My 19-year-old son moved home from college for the summer. While I’m thrilled to have him home, I’m not thrilled with how much food he eats.
Goodness, it’s like I’m Jesus feeding the 5,000. Only I’m not Jesus with His knack for multiplying fishes and loaves and there’s just four people in my house!
My teenage daughter is tough to shop for as well. She wants very specific items as she strength trains this summer, plus goodies she’s seen used by her favorite influencers.
Hence, I came up with 10 reasons why grocery shopping for teenagers will make your head spin.
Inspired by real-life events, aka my life.
Because if you thought it was hard shopping for little kids with their screaming, whining, and pickiness, I’m pretty sure teens have them beat!
- Bigger kids means bigger appetites. Yup, teens eat a lot. One day your teen may be eating like an average human being and the next day–poof!–he is eating two of everything. And he’s still hungry! I’ve never had to buy so much food in my life. Am I feeding an army? Nope, just teenagers.
- Buying huge quantities of food for teenagers is expensive. And you’re not only buying for your teens, but for their hungry friends or teammates. I’m pretty sure I’m still paying off the water polo team meal I hosted years ago when I provided a breakfast that rivaled a Las Vegas buffet! Teens also prefer the latest, pricy brands of toiletries like makeup or hair goo used by their favorite influencers or athletes which means you can’t save a few dollars buying generic brands.
- It’s physically exhausting grocery shopping for teens. Sure, you aren’t pushing those burdensome shopping baskets shaped like a race car that they enjoyed when they were little. But it isn’t any easier to push a basket up and down the aisles burdened with all the food and drink that people with insanely fast metabolisms can eat. Or lugging copious amounts of overflowing bags into the house when you get home.
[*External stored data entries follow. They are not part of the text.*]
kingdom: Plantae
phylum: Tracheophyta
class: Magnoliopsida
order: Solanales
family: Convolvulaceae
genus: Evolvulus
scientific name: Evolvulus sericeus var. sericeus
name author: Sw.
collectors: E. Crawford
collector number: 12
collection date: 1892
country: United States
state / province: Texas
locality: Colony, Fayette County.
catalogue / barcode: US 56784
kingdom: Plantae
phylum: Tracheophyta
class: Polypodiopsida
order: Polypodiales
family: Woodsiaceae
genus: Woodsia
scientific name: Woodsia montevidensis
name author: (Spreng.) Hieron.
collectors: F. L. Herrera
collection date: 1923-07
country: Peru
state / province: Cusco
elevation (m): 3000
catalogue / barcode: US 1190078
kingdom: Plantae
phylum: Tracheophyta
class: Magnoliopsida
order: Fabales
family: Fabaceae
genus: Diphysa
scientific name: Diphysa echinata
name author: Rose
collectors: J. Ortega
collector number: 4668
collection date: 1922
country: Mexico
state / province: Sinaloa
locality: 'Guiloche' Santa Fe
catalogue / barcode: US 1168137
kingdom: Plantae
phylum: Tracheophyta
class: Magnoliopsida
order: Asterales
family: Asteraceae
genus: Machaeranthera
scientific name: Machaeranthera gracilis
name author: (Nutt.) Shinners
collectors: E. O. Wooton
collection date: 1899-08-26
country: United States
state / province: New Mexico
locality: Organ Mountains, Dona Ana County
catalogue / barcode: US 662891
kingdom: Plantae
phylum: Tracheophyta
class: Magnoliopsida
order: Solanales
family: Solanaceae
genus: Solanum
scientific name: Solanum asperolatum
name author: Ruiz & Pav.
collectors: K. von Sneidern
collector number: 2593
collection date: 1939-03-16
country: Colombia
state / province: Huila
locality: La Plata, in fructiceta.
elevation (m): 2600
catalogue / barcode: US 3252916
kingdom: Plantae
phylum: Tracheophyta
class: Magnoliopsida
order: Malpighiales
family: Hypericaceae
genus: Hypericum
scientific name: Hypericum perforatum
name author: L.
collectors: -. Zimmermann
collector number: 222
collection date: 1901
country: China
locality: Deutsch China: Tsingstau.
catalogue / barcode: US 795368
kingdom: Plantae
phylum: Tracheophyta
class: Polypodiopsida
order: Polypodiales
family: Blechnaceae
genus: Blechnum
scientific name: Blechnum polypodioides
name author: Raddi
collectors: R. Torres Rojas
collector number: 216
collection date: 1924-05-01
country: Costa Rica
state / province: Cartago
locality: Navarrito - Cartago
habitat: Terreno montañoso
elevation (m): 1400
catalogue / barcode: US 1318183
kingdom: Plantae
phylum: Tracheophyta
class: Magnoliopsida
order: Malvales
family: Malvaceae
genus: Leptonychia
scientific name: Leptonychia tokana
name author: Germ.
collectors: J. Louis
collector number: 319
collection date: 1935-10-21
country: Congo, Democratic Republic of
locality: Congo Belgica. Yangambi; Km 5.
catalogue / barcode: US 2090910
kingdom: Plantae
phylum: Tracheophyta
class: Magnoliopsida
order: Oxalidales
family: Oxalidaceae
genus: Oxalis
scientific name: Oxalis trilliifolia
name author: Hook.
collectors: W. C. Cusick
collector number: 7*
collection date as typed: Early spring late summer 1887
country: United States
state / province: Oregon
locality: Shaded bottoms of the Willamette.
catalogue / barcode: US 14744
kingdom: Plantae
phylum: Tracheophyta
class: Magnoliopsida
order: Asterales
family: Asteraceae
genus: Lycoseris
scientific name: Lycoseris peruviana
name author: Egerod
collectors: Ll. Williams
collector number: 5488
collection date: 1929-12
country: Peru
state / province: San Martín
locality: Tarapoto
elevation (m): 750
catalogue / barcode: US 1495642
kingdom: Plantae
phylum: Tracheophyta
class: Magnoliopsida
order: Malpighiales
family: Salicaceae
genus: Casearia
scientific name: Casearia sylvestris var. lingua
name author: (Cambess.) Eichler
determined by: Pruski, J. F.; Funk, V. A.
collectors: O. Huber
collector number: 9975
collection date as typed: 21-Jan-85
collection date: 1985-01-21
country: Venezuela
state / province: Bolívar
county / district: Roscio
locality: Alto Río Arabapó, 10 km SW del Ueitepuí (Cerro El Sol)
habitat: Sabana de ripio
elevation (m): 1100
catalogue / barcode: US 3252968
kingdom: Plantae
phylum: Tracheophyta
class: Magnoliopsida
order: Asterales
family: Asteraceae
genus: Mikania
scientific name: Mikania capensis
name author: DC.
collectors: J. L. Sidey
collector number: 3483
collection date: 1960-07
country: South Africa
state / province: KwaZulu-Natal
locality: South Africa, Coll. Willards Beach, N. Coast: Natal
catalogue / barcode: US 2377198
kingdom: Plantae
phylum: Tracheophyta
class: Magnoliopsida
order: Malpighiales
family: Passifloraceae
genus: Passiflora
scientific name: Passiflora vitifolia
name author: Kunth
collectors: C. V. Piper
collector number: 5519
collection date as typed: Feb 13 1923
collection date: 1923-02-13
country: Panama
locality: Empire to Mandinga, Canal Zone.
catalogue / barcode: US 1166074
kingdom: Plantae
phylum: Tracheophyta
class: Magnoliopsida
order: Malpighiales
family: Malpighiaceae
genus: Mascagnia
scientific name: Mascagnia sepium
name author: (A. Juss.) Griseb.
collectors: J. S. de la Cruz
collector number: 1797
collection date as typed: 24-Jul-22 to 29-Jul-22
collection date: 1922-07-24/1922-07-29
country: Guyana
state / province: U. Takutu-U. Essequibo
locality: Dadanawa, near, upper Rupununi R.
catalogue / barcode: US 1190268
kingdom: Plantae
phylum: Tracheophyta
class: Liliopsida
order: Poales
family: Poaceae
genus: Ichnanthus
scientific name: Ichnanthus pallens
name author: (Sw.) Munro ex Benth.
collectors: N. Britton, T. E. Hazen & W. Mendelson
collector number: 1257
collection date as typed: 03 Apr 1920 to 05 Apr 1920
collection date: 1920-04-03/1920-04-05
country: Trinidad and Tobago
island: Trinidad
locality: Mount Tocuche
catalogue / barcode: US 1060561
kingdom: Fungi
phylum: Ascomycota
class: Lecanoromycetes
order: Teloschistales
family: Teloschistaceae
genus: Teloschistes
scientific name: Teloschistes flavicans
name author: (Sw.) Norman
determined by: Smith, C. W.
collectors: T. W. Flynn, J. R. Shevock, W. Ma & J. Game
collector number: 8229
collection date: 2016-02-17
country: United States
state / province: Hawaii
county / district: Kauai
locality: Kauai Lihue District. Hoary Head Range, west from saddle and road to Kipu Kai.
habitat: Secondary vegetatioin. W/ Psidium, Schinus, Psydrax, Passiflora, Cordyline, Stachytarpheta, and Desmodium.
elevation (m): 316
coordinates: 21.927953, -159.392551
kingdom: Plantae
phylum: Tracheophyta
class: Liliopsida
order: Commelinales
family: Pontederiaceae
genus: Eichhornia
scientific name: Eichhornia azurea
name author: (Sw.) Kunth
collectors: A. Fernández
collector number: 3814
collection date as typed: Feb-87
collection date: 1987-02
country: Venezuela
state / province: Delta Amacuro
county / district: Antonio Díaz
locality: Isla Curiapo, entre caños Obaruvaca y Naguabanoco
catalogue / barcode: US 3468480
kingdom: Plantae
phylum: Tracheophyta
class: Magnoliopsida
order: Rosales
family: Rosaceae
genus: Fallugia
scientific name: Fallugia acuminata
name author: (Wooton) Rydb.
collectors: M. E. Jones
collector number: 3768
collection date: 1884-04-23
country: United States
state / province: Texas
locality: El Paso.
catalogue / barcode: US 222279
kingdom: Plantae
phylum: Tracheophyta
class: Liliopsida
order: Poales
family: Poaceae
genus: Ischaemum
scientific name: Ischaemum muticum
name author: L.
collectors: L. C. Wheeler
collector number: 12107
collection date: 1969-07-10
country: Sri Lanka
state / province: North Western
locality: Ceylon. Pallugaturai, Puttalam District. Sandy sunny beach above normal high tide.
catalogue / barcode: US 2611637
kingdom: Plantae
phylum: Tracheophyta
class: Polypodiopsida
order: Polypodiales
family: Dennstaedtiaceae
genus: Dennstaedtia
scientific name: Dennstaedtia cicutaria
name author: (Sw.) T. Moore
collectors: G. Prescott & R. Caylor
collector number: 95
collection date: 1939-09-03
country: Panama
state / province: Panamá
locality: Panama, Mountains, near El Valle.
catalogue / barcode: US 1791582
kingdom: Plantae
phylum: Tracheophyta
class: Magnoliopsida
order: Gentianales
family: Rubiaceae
- Grocery shopping for teens is mentally exhausting. Not only am I calculating how much food to buy and how much it costs, but I’m considering my teens wildly different tastes. They never agree on the same thing. So whether I plan a meal ahead of time, or stare hopelessly at a chuck roast in the meat section waiting for inspiration to strike, I feel like I’m solving an algebraic equation as I try to recall which one doesn’t like tater tots, who still hates onions, and what was that recipe we ate last month that everyone liked?
- Teens never remember to tell us what they need ahead of time, no matter how many times they’ve been reminded. Nope, it’s not until I’ve already picked up my online order or packed the car after my in-person trip and headed home that they text me they need toothpaste. At least they are big enough to go get what they forgot themselves. That’s one perk of having older kids!
- Teens are always trying new things, which is good for them, but usually a pain in the keister for us. The child who ate nothing but butter noodles and chicken nuggets until he was nine is suddenly vegan or pescatarion. So you must learn new rules about what you can buy as you say goodbye to the usual items you purchased on a weekly basis for the last five years.
- Teens are socially conscious to a fault. If it’s not fair-trade, non-GMO, organic, and dolphin-safe they probably don’t want what you brought home. Until you remind them that it’s your house, your wallet, and you turned out just fine growing up on Twinkies and PopTarts washed down with artificially flavored Hi-C poured from a giant tin can!
- Grocery shopping for teens can be crazy because they change their minds. Case in point: my teen loved a certain cereal so much that I stocked up and bought six boxes when it went on sale. Of course, that was the exact week he announced it wasn’t his favorite cereal anymore. Don’t worry–he had no choice but to eat the cereal no matter how much he whined about it.
- Yes, teenagers can be just as whiny as little kids. Maybe your teens are the pillar of maturity but I can’t tell you how many times I’ve approached the check out lane only to be surprised by my very big children begging me for that new flavor drink or pack of gum they’ve spied. “Please mom? I won’t ask for anything else and oh, I don’t have any money, can I pay you back, unless you want to treat me because I am your beloved child and I helped you so much today?”
- Speaking of which, they aren’t as helpful as they think they are. Sure, they can reach things on high shelves or fetch something from the next aisle. More often than not, though, they toss extra things into your cart that they just HAVE to have. Or they stand in front of your cart mesmerized by something on their phone, totally oblivious that they are blocking the way. Or they are slow to help, or even disappear, when it’s time to bring the groceries into the house. Thanks, kids!
Yup, grocery shopping for teens will make your head spin.
There is joy in the craziness, though. Providing for them and simply being with them never gets old. But if they would only tell me ahead of time that they need more dental floss.